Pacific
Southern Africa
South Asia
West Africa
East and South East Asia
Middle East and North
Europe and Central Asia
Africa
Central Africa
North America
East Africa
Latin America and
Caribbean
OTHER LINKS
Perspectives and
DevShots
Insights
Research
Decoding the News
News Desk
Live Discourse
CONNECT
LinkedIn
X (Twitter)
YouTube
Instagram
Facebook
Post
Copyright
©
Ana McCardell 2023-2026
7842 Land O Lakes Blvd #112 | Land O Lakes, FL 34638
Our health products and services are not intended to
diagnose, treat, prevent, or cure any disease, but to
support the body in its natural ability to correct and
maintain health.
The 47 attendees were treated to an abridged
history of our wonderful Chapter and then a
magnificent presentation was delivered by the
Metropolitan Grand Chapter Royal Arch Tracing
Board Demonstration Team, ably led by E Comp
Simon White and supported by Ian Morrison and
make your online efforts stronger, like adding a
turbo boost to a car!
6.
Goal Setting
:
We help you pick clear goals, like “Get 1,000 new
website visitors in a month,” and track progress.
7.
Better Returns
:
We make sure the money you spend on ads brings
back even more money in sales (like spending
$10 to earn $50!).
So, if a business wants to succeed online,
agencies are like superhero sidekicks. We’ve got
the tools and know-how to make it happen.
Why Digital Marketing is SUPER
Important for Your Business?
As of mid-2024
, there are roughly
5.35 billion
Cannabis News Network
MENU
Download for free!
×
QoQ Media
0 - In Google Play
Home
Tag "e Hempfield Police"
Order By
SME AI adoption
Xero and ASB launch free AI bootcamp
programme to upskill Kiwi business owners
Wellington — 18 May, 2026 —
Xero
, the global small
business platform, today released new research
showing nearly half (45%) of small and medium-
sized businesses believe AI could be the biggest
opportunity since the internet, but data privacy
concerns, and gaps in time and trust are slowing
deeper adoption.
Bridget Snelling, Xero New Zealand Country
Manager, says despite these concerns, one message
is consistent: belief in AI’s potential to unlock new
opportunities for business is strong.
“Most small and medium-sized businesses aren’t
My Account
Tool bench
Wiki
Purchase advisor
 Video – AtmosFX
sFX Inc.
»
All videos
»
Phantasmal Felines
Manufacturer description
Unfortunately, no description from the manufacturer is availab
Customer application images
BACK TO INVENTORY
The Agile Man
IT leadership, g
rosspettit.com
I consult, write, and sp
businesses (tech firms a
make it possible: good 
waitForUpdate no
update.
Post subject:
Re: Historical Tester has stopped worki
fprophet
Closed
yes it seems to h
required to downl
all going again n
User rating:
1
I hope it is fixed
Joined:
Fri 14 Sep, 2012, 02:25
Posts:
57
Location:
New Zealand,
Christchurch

**Description of the task**
Retype all the records above without changing a word.

**Answer below**
Pacific
Southern Africa
South Asia
West Africa
East and South East Asia
Middle East and North
Europe and Central Asia
Africa
Central Africa
North America
East Africa
Latin America and
Caribbean
OTHER LINKS
Perspectives and
DevShots
Insights
Research
Decoding the News
News Desk
Live Discourse
CONNECT
LinkedIn
X (Twitter)
YouTube
Instagram
Facebook
Post
Copyright
©
Ana McCardell 2023-2026
7842 Land O Lakes Blvd #112 | Land O Lakes, FL 34638
Our health products and services are not intended to
diagnose, treat, prevent, or cure any disease, but to
support the body in its natural ability to correct and
maintain health.
The 47 attendees were treated to an abridged
history of our wonderful Chapter and then a
magnificent presentation was delivered by the
Metropolitan Grand Chapter Royal Arch Tracing
Board Demonstration Team, ably led by E Comp
Simon White and supported by Ian Morrison and
make your online efforts stronger, like adding a
turbo boost to a car!
6.
Goal Setting
:
We help you pick clear goals, like “Get 1,000 new
website visitors in a month,” and track progress.
7.
Better Returns
:
We make sure the money you spend on ads brings
back even more money in sales (like spending
$10 to earn $50!).
So, if a business wants to succeed online,
agencies are like superhero sidekicks. We’ve got
the tools and know-how to make it happen.
Why Digital Marketing is SUPER
Important for Your Business?
As of mid-2024
, there are roughly
5.35 billion
Cannabis News Network
MENU
Download for free!
×
QoQ Media
0 - In Google Play
Home
Tag "e Hempfield Police"
Order By
SME AI adoption
Xero and ASB launch free AI bootcamp
programme to upskill Kiwi business owners
Wellington — 18 May, 2026 —
Xero
, the global small
business platform, today released new research
showing nearly half (45%) of small and medium-
sized businesses believe AI could be the biggest
opportunity since the internet, but data privacy
concerns, and gaps in time and trust are slowing
deeper adoption.
Bridget Snelling, Xero New Zealand Country
Manager, says despite these concerns, one message
is consistent: belief in AI’s potential to unlock new
opportunities for business is strong.
“Most small and medium-sized businesses aren’t
My Account
Tool bench
Wiki
Purchase advisor
 Video – AtmosFX
sFX Inc.
»
All videos
»
Phantasmal Felines
Manufacturer description
Unfortunately, no description from the manufacturer is availab
Customer application images
BACK TO INVENTORY
The Agile Man
IT leadership, g
rosspettit.com
I consult, write, and sp
businesses (tech firms a
make it possible: good 
waitForUpdate no
update.
Post subject:
Re: Historical Tester has stopped worki
fprophet
Closed
yes it seems to h
required to downl
all going again n
User rating:
1
I hope it is fixed
Joined:
Fri 14 Sep, 2012, 02:25
Posts:
57
Location:
New Zealand,
Christchurch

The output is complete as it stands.